*YOUR GOAL*.
Lines that include "pointing" make up the answer; copy all of them from the data below.

[Edit tracking data]

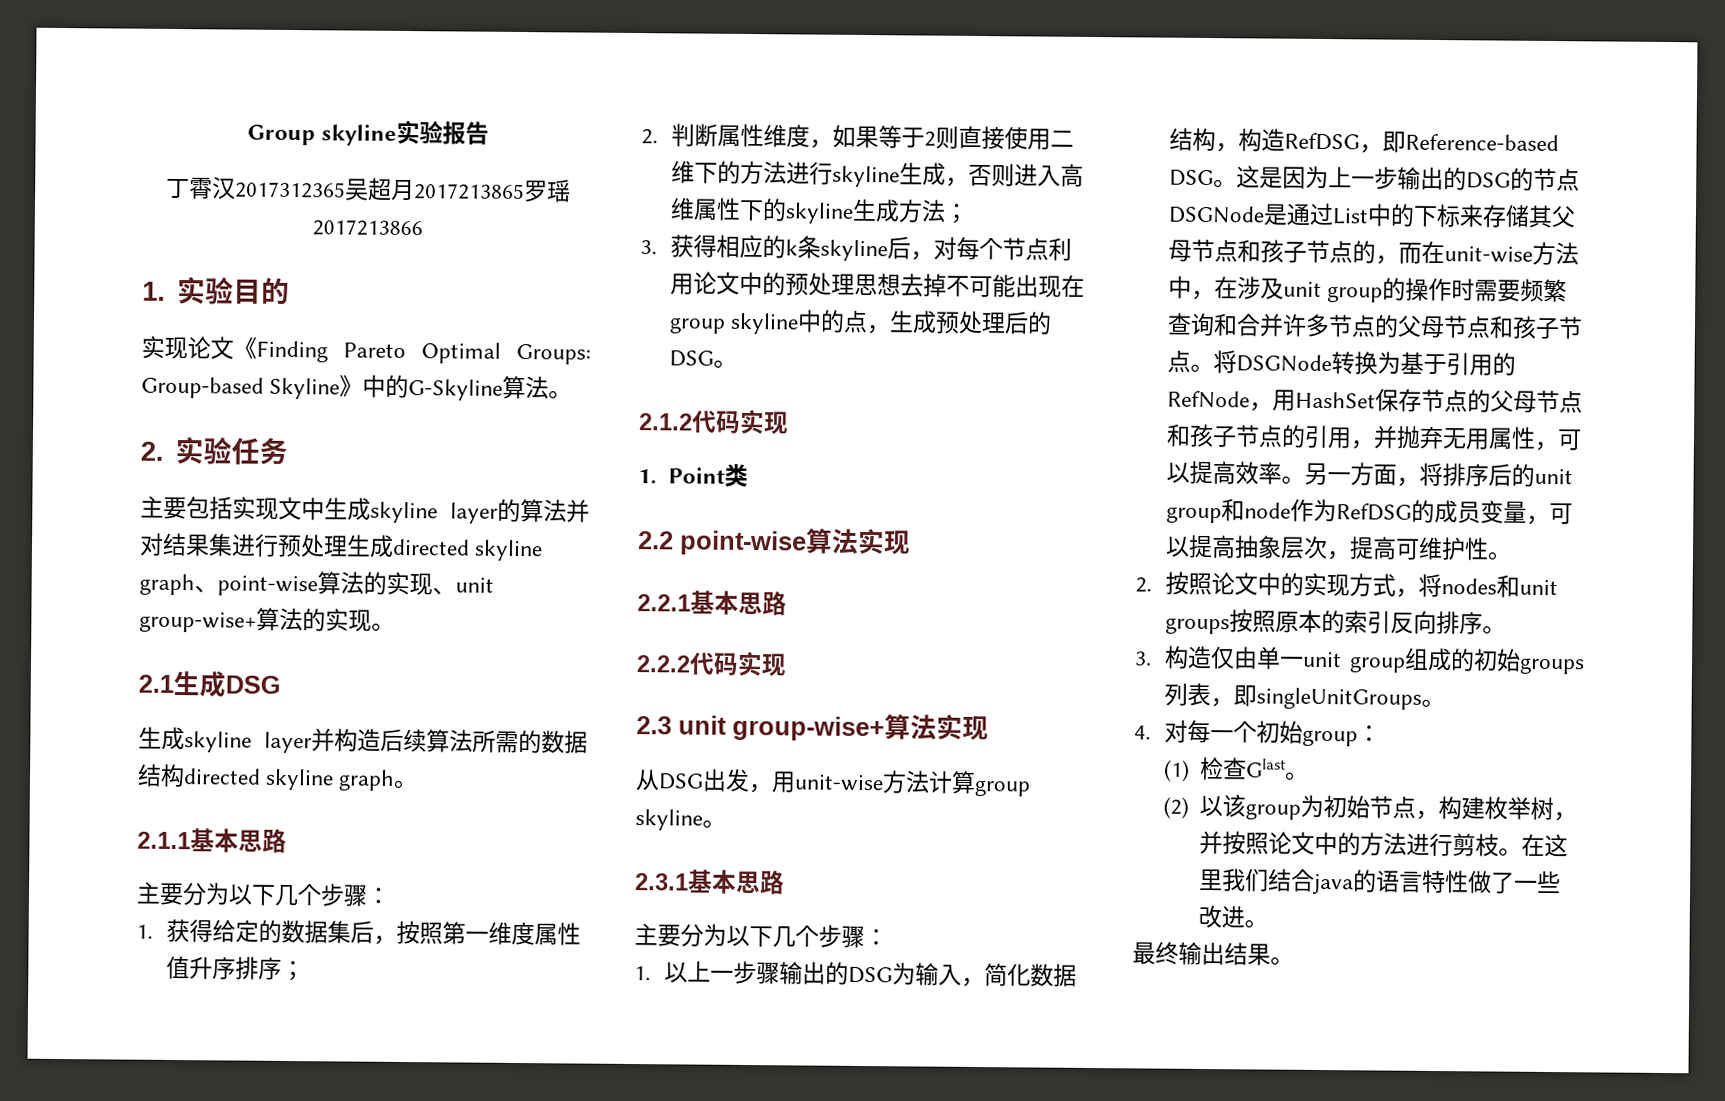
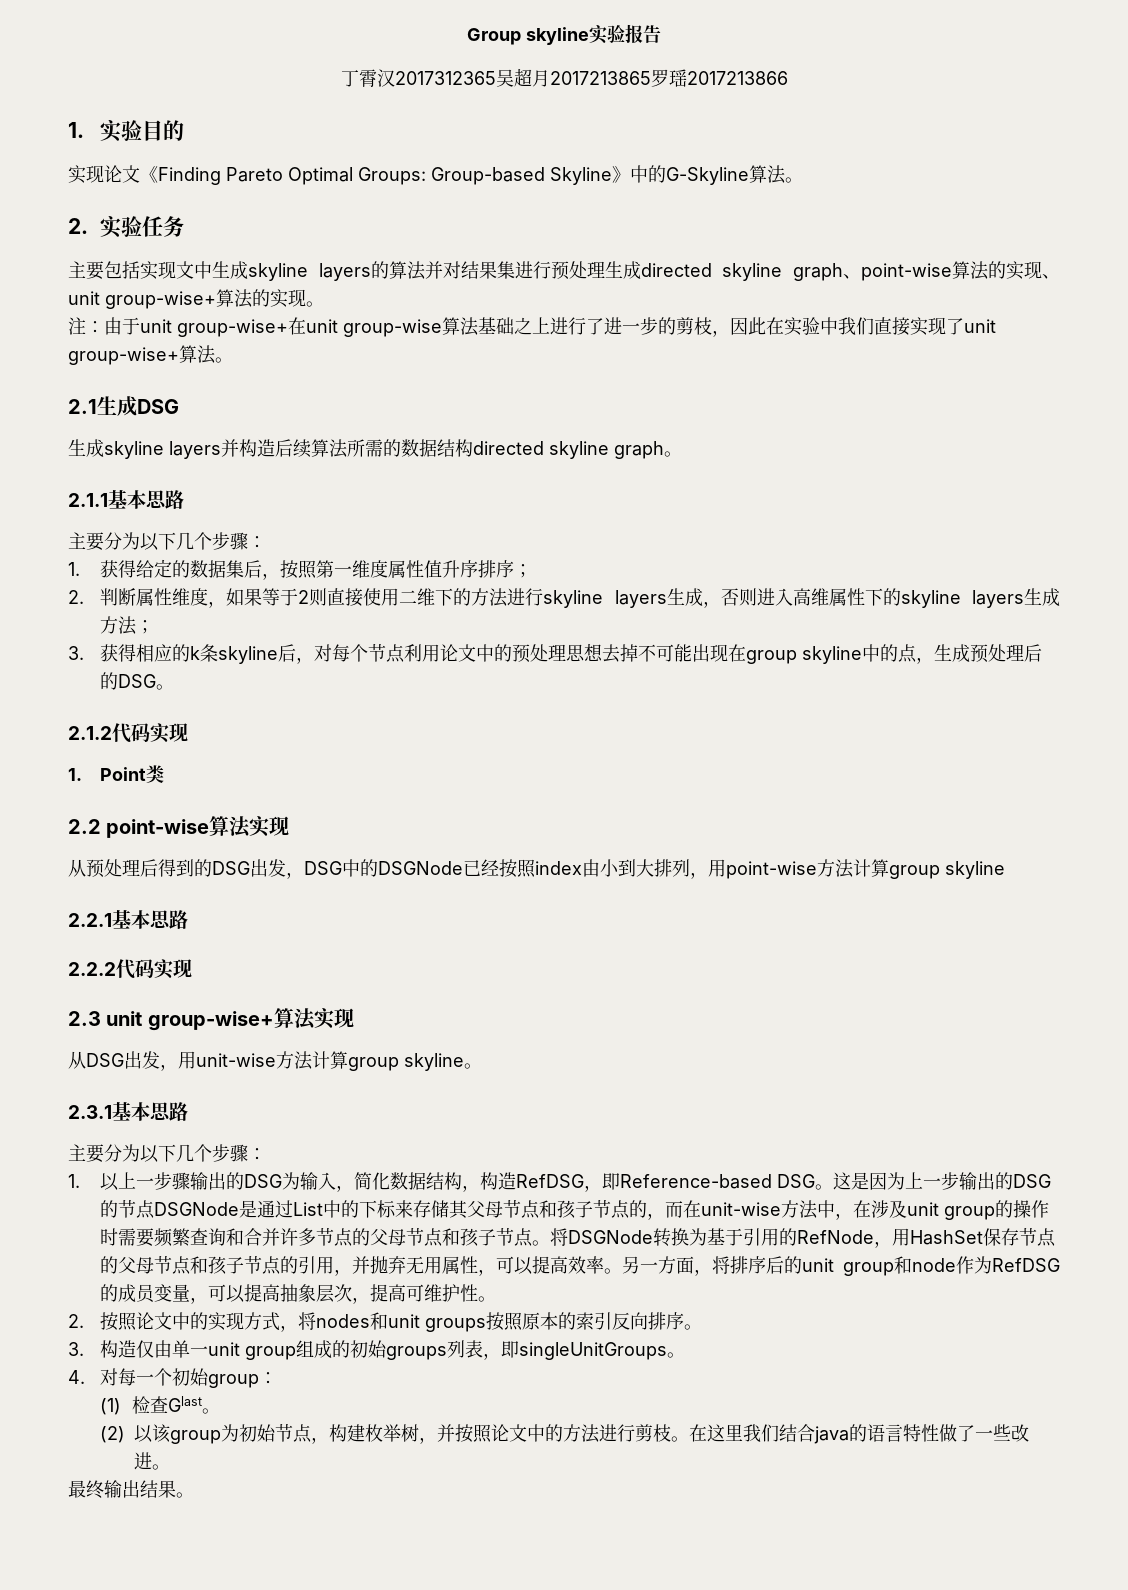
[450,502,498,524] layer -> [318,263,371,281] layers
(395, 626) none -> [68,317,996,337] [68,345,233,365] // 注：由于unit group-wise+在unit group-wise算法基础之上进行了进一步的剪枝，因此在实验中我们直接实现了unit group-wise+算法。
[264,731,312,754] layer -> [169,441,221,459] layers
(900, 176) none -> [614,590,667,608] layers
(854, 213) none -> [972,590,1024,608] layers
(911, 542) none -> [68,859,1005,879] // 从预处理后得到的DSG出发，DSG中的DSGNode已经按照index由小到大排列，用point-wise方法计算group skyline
--
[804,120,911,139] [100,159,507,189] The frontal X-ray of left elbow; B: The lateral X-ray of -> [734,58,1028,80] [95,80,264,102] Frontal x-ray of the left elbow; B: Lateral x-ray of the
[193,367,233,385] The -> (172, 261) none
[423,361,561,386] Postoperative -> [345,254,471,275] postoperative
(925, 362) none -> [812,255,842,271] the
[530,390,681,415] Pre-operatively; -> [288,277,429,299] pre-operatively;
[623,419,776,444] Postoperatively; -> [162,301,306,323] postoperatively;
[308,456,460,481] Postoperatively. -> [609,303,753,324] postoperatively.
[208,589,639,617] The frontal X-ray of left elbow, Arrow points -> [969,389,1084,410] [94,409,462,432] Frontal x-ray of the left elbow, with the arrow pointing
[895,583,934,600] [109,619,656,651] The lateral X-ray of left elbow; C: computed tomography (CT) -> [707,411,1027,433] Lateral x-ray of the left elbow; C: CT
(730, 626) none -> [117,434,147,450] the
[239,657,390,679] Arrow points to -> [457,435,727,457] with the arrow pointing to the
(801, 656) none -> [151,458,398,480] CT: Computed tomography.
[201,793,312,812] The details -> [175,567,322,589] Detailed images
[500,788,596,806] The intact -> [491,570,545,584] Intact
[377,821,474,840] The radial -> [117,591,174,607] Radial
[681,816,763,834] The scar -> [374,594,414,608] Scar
---
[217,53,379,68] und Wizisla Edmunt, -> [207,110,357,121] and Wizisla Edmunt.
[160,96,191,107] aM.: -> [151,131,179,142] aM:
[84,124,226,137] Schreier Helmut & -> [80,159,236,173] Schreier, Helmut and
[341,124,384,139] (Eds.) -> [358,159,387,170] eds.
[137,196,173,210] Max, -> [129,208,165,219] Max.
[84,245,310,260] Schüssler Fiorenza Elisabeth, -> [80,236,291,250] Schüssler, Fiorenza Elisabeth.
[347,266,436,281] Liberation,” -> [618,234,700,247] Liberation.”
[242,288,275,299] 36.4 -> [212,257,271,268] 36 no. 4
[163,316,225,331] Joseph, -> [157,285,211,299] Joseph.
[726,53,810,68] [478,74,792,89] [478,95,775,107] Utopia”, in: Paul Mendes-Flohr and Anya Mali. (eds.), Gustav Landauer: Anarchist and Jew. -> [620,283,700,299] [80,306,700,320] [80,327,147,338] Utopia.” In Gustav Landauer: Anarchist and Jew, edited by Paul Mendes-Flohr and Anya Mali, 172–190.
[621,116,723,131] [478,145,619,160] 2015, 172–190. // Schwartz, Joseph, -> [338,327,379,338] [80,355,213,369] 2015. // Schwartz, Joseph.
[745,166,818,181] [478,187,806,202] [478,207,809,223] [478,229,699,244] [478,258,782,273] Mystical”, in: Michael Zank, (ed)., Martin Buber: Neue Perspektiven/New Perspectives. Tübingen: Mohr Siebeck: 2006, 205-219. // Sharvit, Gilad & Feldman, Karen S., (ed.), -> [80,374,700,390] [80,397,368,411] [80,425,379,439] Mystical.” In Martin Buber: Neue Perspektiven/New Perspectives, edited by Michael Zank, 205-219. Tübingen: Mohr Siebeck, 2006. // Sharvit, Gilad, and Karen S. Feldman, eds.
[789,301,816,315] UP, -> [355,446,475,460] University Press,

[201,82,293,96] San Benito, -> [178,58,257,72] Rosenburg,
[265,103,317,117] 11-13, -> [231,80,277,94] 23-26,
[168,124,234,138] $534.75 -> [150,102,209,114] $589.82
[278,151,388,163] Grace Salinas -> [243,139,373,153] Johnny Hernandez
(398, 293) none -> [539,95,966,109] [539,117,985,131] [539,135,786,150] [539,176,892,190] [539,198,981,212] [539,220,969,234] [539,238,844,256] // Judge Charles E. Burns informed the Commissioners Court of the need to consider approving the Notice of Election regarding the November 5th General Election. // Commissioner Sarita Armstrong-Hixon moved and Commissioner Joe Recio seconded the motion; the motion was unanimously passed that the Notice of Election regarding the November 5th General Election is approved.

*ANSWER TO THIS TASK*.
[208,589,639,617] The frontal X-ray of left elbow, Arrow points -> [969,389,1084,410] [94,409,462,432] Frontal x-ray of the left elbow, with the arrow pointing
[239,657,390,679] Arrow points to -> [457,435,727,457] with the arrow pointing to the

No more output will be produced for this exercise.